Original screen print signed ‘Askin’, titled and numbered (lower margin). 81.5 x 56 cm unframed. High quality, vibrant colours as fresh as the day they were created. With electric blues and psychedelic colour palette these works are highly evocative of the legendary screen prints coming out of California in the late 1960s. The prints are all professionally framed – black flat closed grain wood with extruded acrylic 68% UV protection.

Please note images of the print within a room setting are for illustration purposes only and not to scale, please check dimensions.

About the artist – Walter Askin

Walter Miller Askin (1929–2021) was an American artist and educator, best known for his printmaking, who was also a painter and sculptor.

Askin’s work has been described as lighthearted and humorous, with an undercurrent of a serious tone, including content on the “dichotomous relationship between the sexes and the criticism of art itself.” He has been inspired by both Western and non-Western art.

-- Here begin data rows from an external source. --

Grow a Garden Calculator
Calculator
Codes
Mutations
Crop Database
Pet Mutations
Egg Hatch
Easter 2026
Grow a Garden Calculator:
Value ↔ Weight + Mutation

In 1954, Askin received his first solo exhibition at the de Young Museum in San Francisco. Work by Askin was included in the 1956 group exhibition Recent Drawings U.S.A. at MoMA, the Kunstlerhaus Vienna, the Whitney Museum of Art and other venues.

In 2015, the Luckman Gallery presented a solo exhibition of Askin’s art, describing his work as “rang[ing] from sardonic graphic works, large painterly abstractions, to vibrant figurative sculptures.” In 2016, his work was part of the two-person show, Reality Reorganized: Walter Askin and Wayne Kimball’s Mysterious Discursions at the Brigham Young University Museum of Art.

Askin returned to UC Berkeley to teach in 1969 and 1970, and was Professor of Art at California State University, Los Angeles from 1956 to 1992, where he taught studio art and art history.

A recorded interview and transcript of the interview is available at the Smithsonian American Archives of Art. An archive of his papers from 1950 to 1992 is held in the Archives of American Art.

Screen printing

Also called silk screening, screen printing is best for bold designs that need to make an impact on materials like cloth, wood, and plastic. It involves transferring ink through a fine mesh screen onto the material, and some areas are made impermeable to the ink with a blocking stencil. Screen printing can print patterns repeatedly on many materials, and focuses on precision in defining solids. It’s a slower and more expensive process than lithography, but it’s well suited to large print runs. Screen prints are often associated with pop art and artists like Andy Warhol, Salvador Dali, and Lichtenstein.